The Department of Education recently launched Digital Promise, an effort to identify the best in education technology and get it into classrooms across the country:
The National Science Foundation will also be one of the first contributors to the effort, announcing today $15 million in awards to support research on how best to create contemporary, digital learning environments.
“The projects within the NSF portfolio for cyberlearning stand to demonstrate and promote learning technology, to transform our schools and to enhance our lives,” said Farnam Jahanian of the NSF’s directorate for computer and information science and engineering.
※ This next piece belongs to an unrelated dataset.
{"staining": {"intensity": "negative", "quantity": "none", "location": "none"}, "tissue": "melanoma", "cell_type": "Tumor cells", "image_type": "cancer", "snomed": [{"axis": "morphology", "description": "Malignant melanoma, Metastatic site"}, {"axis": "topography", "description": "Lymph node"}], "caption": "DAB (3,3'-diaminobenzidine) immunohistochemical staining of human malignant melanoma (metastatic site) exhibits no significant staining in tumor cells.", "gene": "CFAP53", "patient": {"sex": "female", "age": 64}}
It’s good to see so much effort go toward recognizing the innovative ways technology can be put to use in the educational sphere. In addition to a host of other benefits, like reduced cost and more efficient content delivery, applying technology in the classroom helps educators accomplish two other critical goals: individualizing instruction and extending instructional time. We’ve written quite a bit on Oasis, a personalized learning platform that allows students the opportunity to practice writing at a targeted level, read text targeted to their reading level, and even engage in vocabulary activities. Oasis is built around the idea that targeted practice, when distributed over time, can help improve a student’s reading and writing ability. Best of all, because Oasis is online, it can be accessed year round and anytime of day; and because Oasis is self-guided, students have the opportunity to engage in targeted practice with limited teacher involvement.
Kudos to the Department for their effort to recognize the best in educational technology and to utilize it to ensure opportunities for all students.